Regression of an established tumor genetically modified to release granulocyte colony-stimulating factor requires granulocyte-T cell cooperation and T cell-produced interferon γ

Abstract

Using the murine colon adenocarcinoma C-26 cell line, engineered to release granulocyte colony-stimulating factor (G-CSF) (C-26/G-CSF), we studied the mechanisms responsible for inhibition of tumor take in syngeneic animals and of regression of an established tumor in sublethally irradiated mice injected with these cells. Immunocytochemistry and in situ hybridization, performed to characterize tumor-infiltrating leukocytes and their cytokine expression, respectively, indicated that polymorphonuclear leukocytes (PMN) were the major cells responsible for inhibition of tumor take and that they expressed mRNA for interleukin 1α (IL-1α), IL-1β, and tumor necrosis factor α (TNF-α). Expression of interferon γ (IFn-γ) and of IL-4 was undetectable, consistent with the absence of T lymphocytes at the site of tumor injection. In mice injected with C-26/G-CSF cells after 600-rad irradiation, the tumors grew to ∼-1.5 cm in 30 d, regressing completely thereafter in 70-80% of mice. During the growing phase, tumors were infiltrated first by PMN (between days 15 and 20), then by macrophages, and last by T lymphocytes. Both CD4+ and CD8+ T cells were present but only CD8 depletion significantly abrogated tumor regression. Depletion of PMN by the RB6-8C5 antigranulocytes monoclonal antibody reduced the number of T cells infiltrating the tumor and prevented tumor regression.
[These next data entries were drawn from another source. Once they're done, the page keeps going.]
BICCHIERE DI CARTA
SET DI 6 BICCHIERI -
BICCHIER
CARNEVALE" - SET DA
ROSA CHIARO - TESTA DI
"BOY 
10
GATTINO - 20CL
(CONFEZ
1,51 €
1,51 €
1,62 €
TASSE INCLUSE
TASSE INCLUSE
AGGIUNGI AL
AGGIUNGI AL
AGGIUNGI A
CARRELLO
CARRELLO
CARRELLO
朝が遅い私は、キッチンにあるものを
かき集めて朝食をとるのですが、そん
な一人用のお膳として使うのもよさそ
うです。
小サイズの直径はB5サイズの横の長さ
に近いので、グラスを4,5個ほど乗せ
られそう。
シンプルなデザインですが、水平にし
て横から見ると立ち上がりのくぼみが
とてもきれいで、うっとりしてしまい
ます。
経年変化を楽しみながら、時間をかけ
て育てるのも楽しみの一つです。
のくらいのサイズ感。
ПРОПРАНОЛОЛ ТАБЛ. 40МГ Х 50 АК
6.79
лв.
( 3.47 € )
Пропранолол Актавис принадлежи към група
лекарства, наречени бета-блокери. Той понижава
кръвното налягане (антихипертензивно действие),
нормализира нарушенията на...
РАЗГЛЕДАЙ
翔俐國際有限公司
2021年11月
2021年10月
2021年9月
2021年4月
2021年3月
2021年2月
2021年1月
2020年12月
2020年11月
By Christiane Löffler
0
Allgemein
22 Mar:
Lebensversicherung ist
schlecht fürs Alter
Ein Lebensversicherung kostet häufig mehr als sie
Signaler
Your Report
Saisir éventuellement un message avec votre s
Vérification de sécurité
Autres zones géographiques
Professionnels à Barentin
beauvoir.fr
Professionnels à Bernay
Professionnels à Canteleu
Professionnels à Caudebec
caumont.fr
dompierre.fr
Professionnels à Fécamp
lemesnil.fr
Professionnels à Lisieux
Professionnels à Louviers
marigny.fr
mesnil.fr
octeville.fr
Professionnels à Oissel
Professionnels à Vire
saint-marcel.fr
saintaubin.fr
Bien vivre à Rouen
In situ hybridization performed at the beginning of tumor regression revealed the presence of mRNA for IL-1α, IL-1β, and TNF-α, but also the presence of cells, with lymphoid morphology, expressing IFN-γ. Tumors from mice treated with recombinant IFN-γ (between days 20 and 35) were rejected faster, whereas mice treated with antibodies to IFN-γ (from day 20) died of progressive tumor. Cyclosporin A treatment (started at day 20) also abrogated tumor regression. These results indicate that inhibition of tumor take and regression in this model occurs through different mechanisms that involve PMN and PMN-T cell interactions, respectively, as well as a combination of cytokines that, for tumor regression, require IFN-γ. Thus, gene transfer of a single cytokine gene such as G-CSF into tumor cells appears to be sufficient to trigger the cascade of cell interactions and cytokine production necessary to destroy a cancer nodule.